Even in a rough economy, apparently, someone out there is doing something:
Silicon Valley-based startup incubator Y Combinator is getting just over one application per minute, according to a Tweet from co-founder and partner Paul Graham.
In an earlier interview, Y Combinator founder Paul Graham stated that the total value of the 316 companies funded by YC is about 3 billion dollars - possibly as much as 4.7 billion. Total investment on the part of YC?
About 5 million dollars. That's an investment of about $15,000 per company.
Graham goes on to point out that YC generally has a 2%-10% stake in the companies they invest in - so the total initial investment in these companies range from $30,000 to $750,000. Let's be pessimistic, and say that on average, these companies raised $500,000 in initial private investments from YC and other sources. That's 1.6 billion dollars in investments, going to companies that are now valued at 2-3x their initial investment.
Say each of those companies employs... oh, 8 people. Two founders, someone to handle the finances, three folks doing the day-to-day work, and a couple additional people to handle sales and marketing.

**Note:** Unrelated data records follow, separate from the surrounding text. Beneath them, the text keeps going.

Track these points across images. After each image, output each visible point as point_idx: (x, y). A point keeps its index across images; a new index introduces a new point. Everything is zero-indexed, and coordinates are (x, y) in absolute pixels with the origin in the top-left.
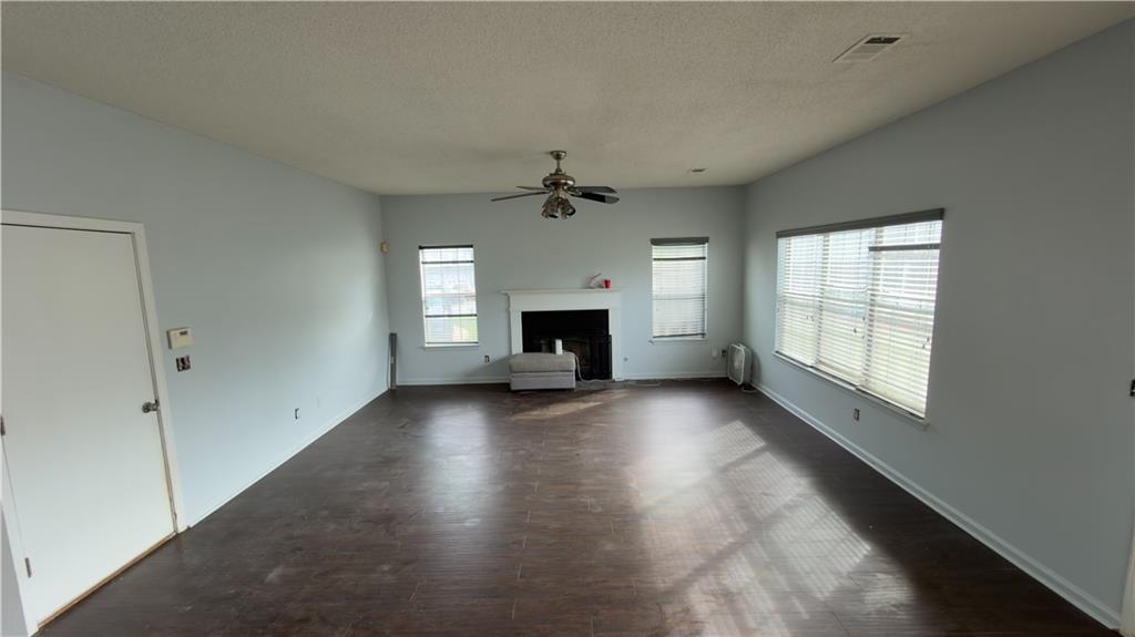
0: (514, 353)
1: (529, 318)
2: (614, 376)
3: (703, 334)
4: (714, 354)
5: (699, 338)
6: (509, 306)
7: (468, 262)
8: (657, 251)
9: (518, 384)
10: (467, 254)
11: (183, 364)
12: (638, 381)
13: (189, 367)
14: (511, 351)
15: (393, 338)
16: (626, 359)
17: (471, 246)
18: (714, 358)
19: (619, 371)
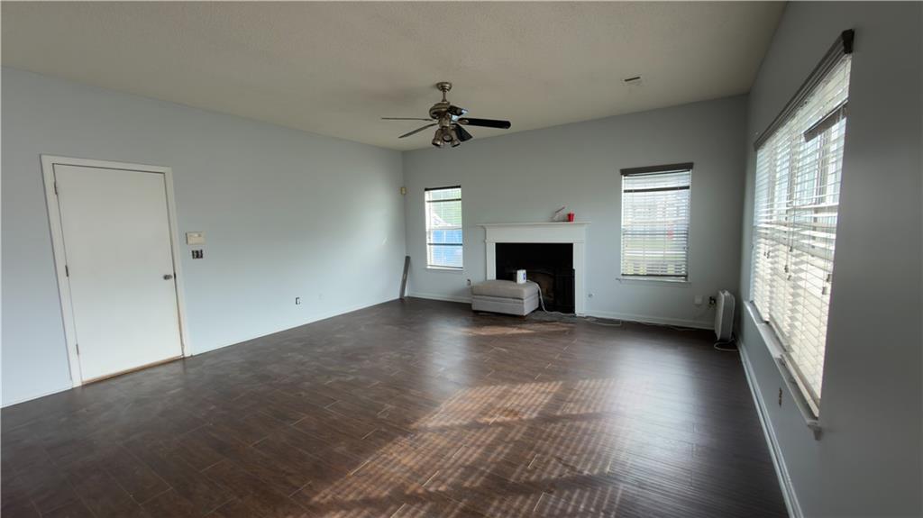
0: (488, 278)
1: (501, 248)
2: (577, 312)
3: (686, 276)
4: (698, 300)
5: (682, 280)
6: (486, 238)
7: (457, 200)
8: (627, 183)
9: (479, 305)
10: (457, 193)
11: (198, 255)
12: (599, 320)
13: (202, 257)
14: (486, 278)
15: (408, 259)
16: (590, 296)
17: (459, 187)
18: (698, 306)
19: (582, 307)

That's 316 companies, at 8 jobs each, for a total of 2,528 jobs created at the cost of 1.6 billion dollars... or about $62,500 per job.

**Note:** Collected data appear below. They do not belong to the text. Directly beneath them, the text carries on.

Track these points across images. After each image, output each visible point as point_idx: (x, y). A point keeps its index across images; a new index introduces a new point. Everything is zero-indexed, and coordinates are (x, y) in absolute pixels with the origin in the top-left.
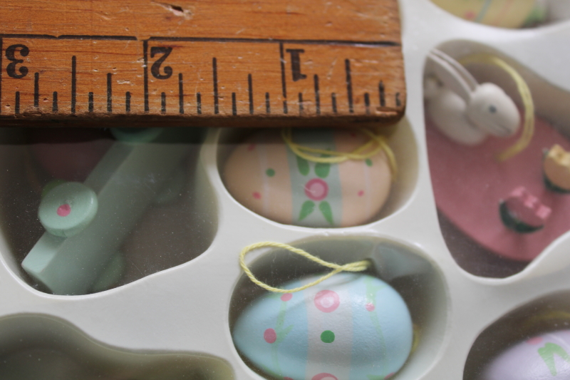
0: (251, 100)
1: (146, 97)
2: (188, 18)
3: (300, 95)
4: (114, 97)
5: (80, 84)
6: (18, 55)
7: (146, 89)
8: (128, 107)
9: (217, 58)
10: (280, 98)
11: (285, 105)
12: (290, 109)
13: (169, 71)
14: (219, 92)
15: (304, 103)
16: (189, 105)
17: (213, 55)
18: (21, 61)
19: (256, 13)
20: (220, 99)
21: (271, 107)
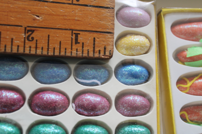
0: (60, 50)
1: (24, 47)
3: (77, 49)
4: (13, 47)
5: (2, 41)
7: (24, 45)
8: (18, 50)
9: (50, 35)
10: (70, 50)
11: (71, 53)
12: (73, 54)
13: (33, 38)
14: (49, 47)
15: (78, 52)
16: (39, 51)
17: (48, 34)
19: (65, 19)
20: (50, 49)
21: (67, 53)
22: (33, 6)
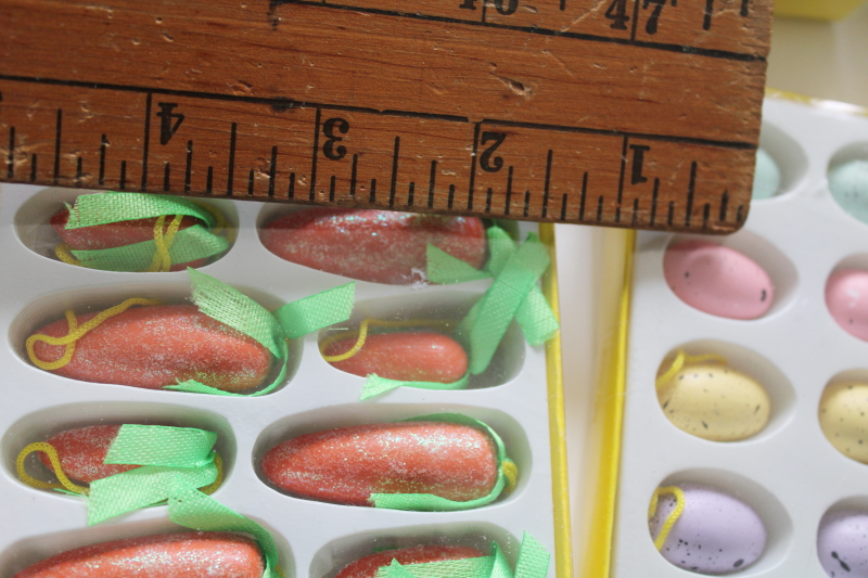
0: (583, 204)
1: (471, 192)
2: (528, 98)
3: (636, 202)
4: (437, 190)
5: (401, 171)
6: (336, 132)
7: (472, 184)
8: (450, 202)
9: (554, 150)
10: (613, 204)
11: (618, 212)
12: (622, 218)
13: (499, 161)
14: (550, 191)
15: (639, 212)
16: (515, 205)
17: (549, 146)
18: (340, 139)
19: (605, 97)
20: (550, 201)
21: (604, 214)
22: (507, 48)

As I've noted before, under President Obama's "jobs plan", we're looking at a cost of $1,600,000 per job.
In other words... private investment, in the form of Y Combinator and other investment firms, is 25 times more efficient at turning investment dollars into jobs than the proposed "jobs" bill.
If the government were to flush Obama's jobs bill and instead loan that proposed $447 billion to investment firms like Y Combinator, we could potentially see 7,152,000 new jobs created in over three quarters of a million new businesses. That's enough jobs to employ every available worker in Wyoming, Vermont and North Dakota combined.
Of course, with investment spread out like that, we wouldn't have the laser-like focus on protecting the taxpayer's money that has given us such rock-solid, non-political investments like Solyndra and Granite Reliable. (Edit: Oh, and now SunPower, as well. Joy.)
Y'know, I think I could live with that.